This makes everything else seem a bit secondary, partly because though the other singers are fine or better, there’s no stylistic unity either among them or in Riccardo Frizza’s often rather blunt orchestra, which frequently channels the forthright early Verdi of the 1840s rather than melting Bellini; nevertheless, they sound very good. Tenor Francesco Demuro, singing Arturo, has a voice it takes a while to warm to, rather metallic (if you wanted to be polite you’d call it “ringing”) and tightening up the higher it goes ― where it goes, unfortunately, rather a lot. Tenors hadn’t yet started wanging it out like this in 1835, using instead a sort of head voice for the high stuff, a technique almost entirely lost, alas, and Arturo’s higher, emotional extremes are pretty hard to listen to (Rossini spoke of “a capon getting its throat cut” when a tenor first tried out the new, full-on can belto in 1837). Lower down, Demuro relaxes into the role, and in his Act 3 return to the scene there is some beautiful work, though it is still in a completely different bracket of style to what you might call Elvira’s fierce delicacy. The lower roles, Ildebrando d’Arcangelo as sympathetic Giorgio and Andrzej Filończyk as Arturo’s angry love-rival Riccardo, are great in their own terms, and share a terrific rousing duet at the end of Act 2, but again it sounds like a different show.

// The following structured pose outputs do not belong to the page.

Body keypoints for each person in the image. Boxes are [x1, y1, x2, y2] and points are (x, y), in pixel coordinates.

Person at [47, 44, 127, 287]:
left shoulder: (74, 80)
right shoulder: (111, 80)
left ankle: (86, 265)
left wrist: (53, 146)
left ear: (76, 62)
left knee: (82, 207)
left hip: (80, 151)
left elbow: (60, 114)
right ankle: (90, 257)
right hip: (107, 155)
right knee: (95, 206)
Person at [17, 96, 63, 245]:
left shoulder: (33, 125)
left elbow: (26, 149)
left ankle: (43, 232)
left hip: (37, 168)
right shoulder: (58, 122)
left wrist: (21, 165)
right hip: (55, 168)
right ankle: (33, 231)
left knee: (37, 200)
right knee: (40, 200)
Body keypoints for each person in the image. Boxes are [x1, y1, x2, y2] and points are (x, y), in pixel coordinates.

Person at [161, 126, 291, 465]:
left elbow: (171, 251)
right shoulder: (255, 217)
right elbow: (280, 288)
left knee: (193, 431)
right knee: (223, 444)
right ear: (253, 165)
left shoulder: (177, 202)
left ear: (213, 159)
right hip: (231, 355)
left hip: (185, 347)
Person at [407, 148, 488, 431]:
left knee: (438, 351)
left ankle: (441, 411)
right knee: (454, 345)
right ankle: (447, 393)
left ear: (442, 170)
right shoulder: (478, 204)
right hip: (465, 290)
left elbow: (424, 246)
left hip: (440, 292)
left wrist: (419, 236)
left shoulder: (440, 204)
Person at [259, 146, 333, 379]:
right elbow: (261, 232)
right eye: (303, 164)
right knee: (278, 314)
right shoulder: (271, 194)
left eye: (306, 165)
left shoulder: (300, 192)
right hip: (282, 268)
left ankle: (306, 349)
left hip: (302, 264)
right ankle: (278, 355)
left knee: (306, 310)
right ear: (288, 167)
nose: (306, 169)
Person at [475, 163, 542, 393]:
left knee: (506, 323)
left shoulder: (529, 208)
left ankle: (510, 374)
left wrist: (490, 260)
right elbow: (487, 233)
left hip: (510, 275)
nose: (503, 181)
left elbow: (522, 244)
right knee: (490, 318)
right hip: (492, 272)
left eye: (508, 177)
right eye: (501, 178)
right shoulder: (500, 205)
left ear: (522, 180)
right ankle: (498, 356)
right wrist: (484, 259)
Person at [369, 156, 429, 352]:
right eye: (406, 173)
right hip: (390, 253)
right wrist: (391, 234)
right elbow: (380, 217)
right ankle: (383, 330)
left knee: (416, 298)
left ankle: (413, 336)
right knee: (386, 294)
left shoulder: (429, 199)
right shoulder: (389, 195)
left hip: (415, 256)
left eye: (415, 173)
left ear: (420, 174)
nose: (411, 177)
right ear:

And rather a pointless one, thanks to Richard Jones’s idea — and insight-free production, a sort of costume-concert-staging with a selection of his signature moves ― people walking backwards onto the stage or running aimlessly around it with a peculiar loping gait ― for the chorus to occupy themselves with when not merely standing around in Puritanical ranks. Some of them construct a big cannon (with great regard for 21st-century health-and-safety guidelines) before wheeling it around without much purpose. I have a nasty feeling there is some symbolism intended here, echoed by the “female space” of the pointed Gothic window embrasure where the ladies do their thing, but best not go there.
Not much else happens. “Enrichetta” is sprung from the clink by an exceptionally camp and directionless gang of Cavaliers looking like C&W enthusiasts from East Anglia. Our separated lovers evidently communicate by Morse code with electric torches (the setting is old-style, but with annoying modern touches) and the words of their letters sprouts upward in curlicues of fancy script onto a screen above the stage, which gives us a bit of help with the plot and is the least boring thing about the drab design. Jones was hardly a sensible choice as director for this, never having much of use to say about Romantic opera ― but on the plus side I guess at least we didn’t get Barrie Kosky.
Everyone is being nice about Ms Oropesa, correctly, but beyond her marvellous performance this is really not good enough: Puritani may not be in the Lucia or Norma bracket of proper, finished drama, but it’s a lot better than this makes it look.